▸ What the task requires:
Print out all of the records exactly; no picture belongs in the result.

• • • •

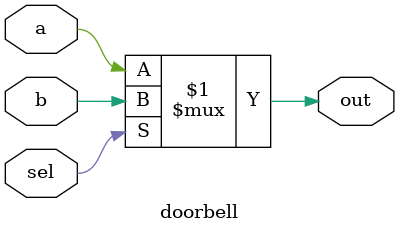
<source format=v>

`timescale 1ns / 100ps

module doorbell(a,b,sel,out);
	input a,b,sel;
	output out;
    
    // if sel is 1, out = b, else out = a
    // #5 adds a 5 tick time delay

	assign #5 out = sel ? b : a;                
      
endmodule

</source>
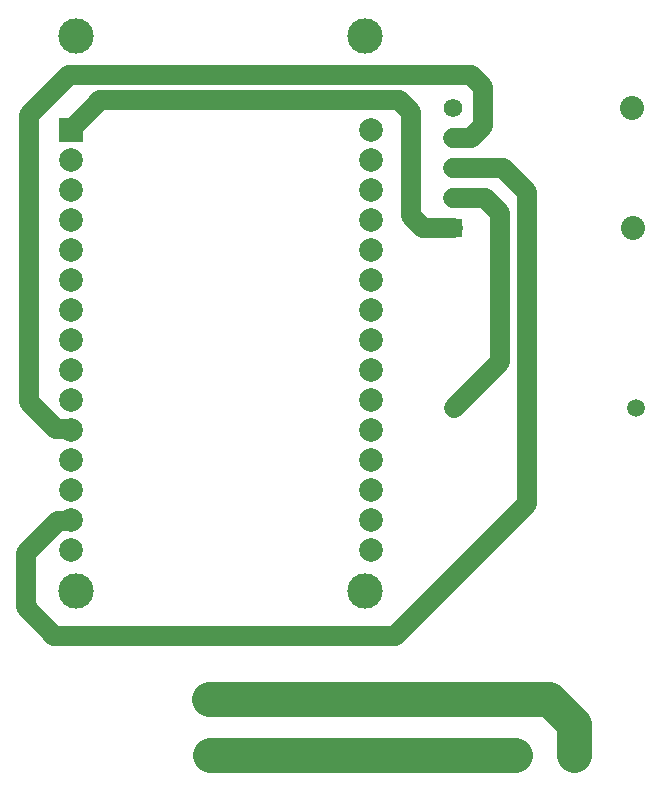
<source format=gbr>
%FSTAX23Y23*%
%MOIN*%
%SFA1B1*%

%IPPOS*%
%ADD10C,0.066929*%
%ADD11C,0.118110*%
%ADD12C,0.118110*%
%ADD13C,0.078740*%
%ADD14R,0.078740X0.078740*%
%ADD15C,0.080000*%
%ADD16R,0.062000X0.062000*%
%ADD17C,0.062000*%
%ADD18R,0.059370X0.059370*%
%ADD19C,0.059370*%
%ADD20R,0.064961X0.064961*%
%ADD21C,0.064961*%
G54D10*
X02615Y03419D02*
Y0355D01*
X011Y03455D02*
X01235Y0359D01*
X02575*
X02615Y0355*
X02335Y03505D02*
X02375Y03465D01*
Y03119D02*
Y03465D01*
X01339Y03505D02*
X02335D01*
X0124Y03405D02*
X01339Y03505D01*
X02414Y0308D02*
X02515D01*
X02375Y03119D02*
X02414Y0308D01*
X02515Y0338D02*
X02575D01*
X02615Y03419*
X01237Y02408D02*
X0124Y02405D01*
X011Y025D02*
X01191Y02408D01*
X011Y025D02*
Y03455D01*
X01191Y02408D02*
X01237D01*
X0109Y01815D02*
Y01995D01*
X01185Y0172D02*
X0232D01*
X0109Y01815D02*
X01185Y0172D01*
X0109Y01995D02*
X01198Y02103D01*
X01237D02*
X0124Y02105D01*
X01198Y02103D02*
X01237D01*
X0232Y0172D02*
X0276Y0216D01*
Y03199*
X0268Y0328D02*
X0276Y03199D01*
X02515Y0328D02*
X0268D01*
X0267Y02631D02*
Y0313D01*
X02516Y02478D02*
X0267Y02631D01*
X0262Y0318D02*
X0267Y0313D01*
X02515Y0318D02*
X0262D01*
G54D11*
X01703Y01321D02*
X02721D01*
X02835Y0151D02*
X02918Y01426D01*
Y01321D02*
Y01426D01*
X017Y0151D02*
X02835D01*
G54D12*
X01256Y03719D03*
X02221D03*
Y0187D03*
X01256D03*
G54D13*
X0224Y02005D03*
Y02105D03*
Y02205D03*
Y02305D03*
Y02405D03*
Y02505D03*
Y02605D03*
Y02705D03*
Y02805D03*
Y02905D03*
Y03005D03*
Y03105D03*
Y03205D03*
Y03305D03*
Y03405D03*
X0124Y02005D03*
Y02105D03*
Y02205D03*
Y02305D03*
Y02405D03*
Y02505D03*
Y02605D03*
Y02705D03*
Y02805D03*
Y02905D03*
Y03005D03*
Y03105D03*
Y03205D03*
Y03305D03*
G54D14*
X0124Y03405D03*
G54D15*
X0311Y0348D03*
X03115Y0308D03*
G54D16*
X02515Y0308D03*
G54D17*
X02515Y0318D03*
Y0328D03*
Y0338D03*
Y0348D03*
G54D18*
X02721Y01321D03*
G54D19*
X02918Y01321D03*
X02516Y02478D03*
X03123D03*
G54D20*
X017Y01325D03*
G54D21*
X017Y01525D03*
M02*
</source>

• • • •

▸ Completed task:
<source format=v>

`timescale 1ns / 100ps

module doorbell(a,b,sel,out);
	input a,b,sel;
	output out;
    
    // if sel is 1, out = b, else out = a
    // #5 adds a 5 tick time delay

	assign #5 out = sel ? b : a;                
      
endmodule

</source>
<source format=gbr>
%FSTAX23Y23*%
%MOIN*%
%SFA1B1*%

%IPPOS*%
%ADD10C,0.066929*%
%ADD11C,0.118110*%
%ADD12C,0.118110*%
%ADD13C,0.078740*%
%ADD14R,0.078740X0.078740*%
%ADD15C,0.080000*%
%ADD16R,0.062000X0.062000*%
%ADD17C,0.062000*%
%ADD18R,0.059370X0.059370*%
%ADD19C,0.059370*%
%ADD20R,0.064961X0.064961*%
%ADD21C,0.064961*%
G54D10*
X02615Y03419D02*
Y0355D01*
X011Y03455D02*
X01235Y0359D01*
X02575*
X02615Y0355*
X02335Y03505D02*
X02375Y03465D01*
Y03119D02*
Y03465D01*
X01339Y03505D02*
X02335D01*
X0124Y03405D02*
X01339Y03505D01*
X02414Y0308D02*
X02515D01*
X02375Y03119D02*
X02414Y0308D01*
X02515Y0338D02*
X02575D01*
X02615Y03419*
X01237Y02408D02*
X0124Y02405D01*
X011Y025D02*
X01191Y02408D01*
X011Y025D02*
Y03455D01*
X01191Y02408D02*
X01237D01*
X0109Y01815D02*
Y01995D01*
X01185Y0172D02*
X0232D01*
X0109Y01815D02*
X01185Y0172D01*
X0109Y01995D02*
X01198Y02103D01*
X01237D02*
X0124Y02105D01*
X01198Y02103D02*
X01237D01*
X0232Y0172D02*
X0276Y0216D01*
Y03199*
X0268Y0328D02*
X0276Y03199D01*
X02515Y0328D02*
X0268D01*
X0267Y02631D02*
Y0313D01*
X02516Y02478D02*
X0267Y02631D01*
X0262Y0318D02*
X0267Y0313D01*
X02515Y0318D02*
X0262D01*
G54D11*
X01703Y01321D02*
X02721D01*
X02835Y0151D02*
X02918Y01426D01*
Y01321D02*
Y01426D01*
X017Y0151D02*
X02835D01*
G54D12*
X01256Y03719D03*
X02221D03*
Y0187D03*
X01256D03*
G54D13*
X0224Y02005D03*
Y02105D03*
Y02205D03*
Y02305D03*
Y02405D03*
Y02505D03*
Y02605D03*
Y02705D03*
Y02805D03*
Y02905D03*
Y03005D03*
Y03105D03*
Y03205D03*
Y03305D03*
Y03405D03*
X0124Y02005D03*
Y02105D03*
Y02205D03*
Y02305D03*
Y02405D03*
Y02505D03*
Y02605D03*
Y02705D03*
Y02805D03*
Y02905D03*
Y03005D03*
Y03105D03*
Y03205D03*
Y03305D03*
G54D14*
X0124Y03405D03*
G54D15*
X0311Y0348D03*
X03115Y0308D03*
G54D16*
X02515Y0308D03*
G54D17*
X02515Y0318D03*
Y0328D03*
Y0338D03*
Y0348D03*
G54D18*
X02721Y01321D03*
G54D19*
X02918Y01321D03*
X02516Y02478D03*
X03123D03*
G54D20*
X017Y01325D03*
G54D21*
X017Y01525D03*
M02*
</source>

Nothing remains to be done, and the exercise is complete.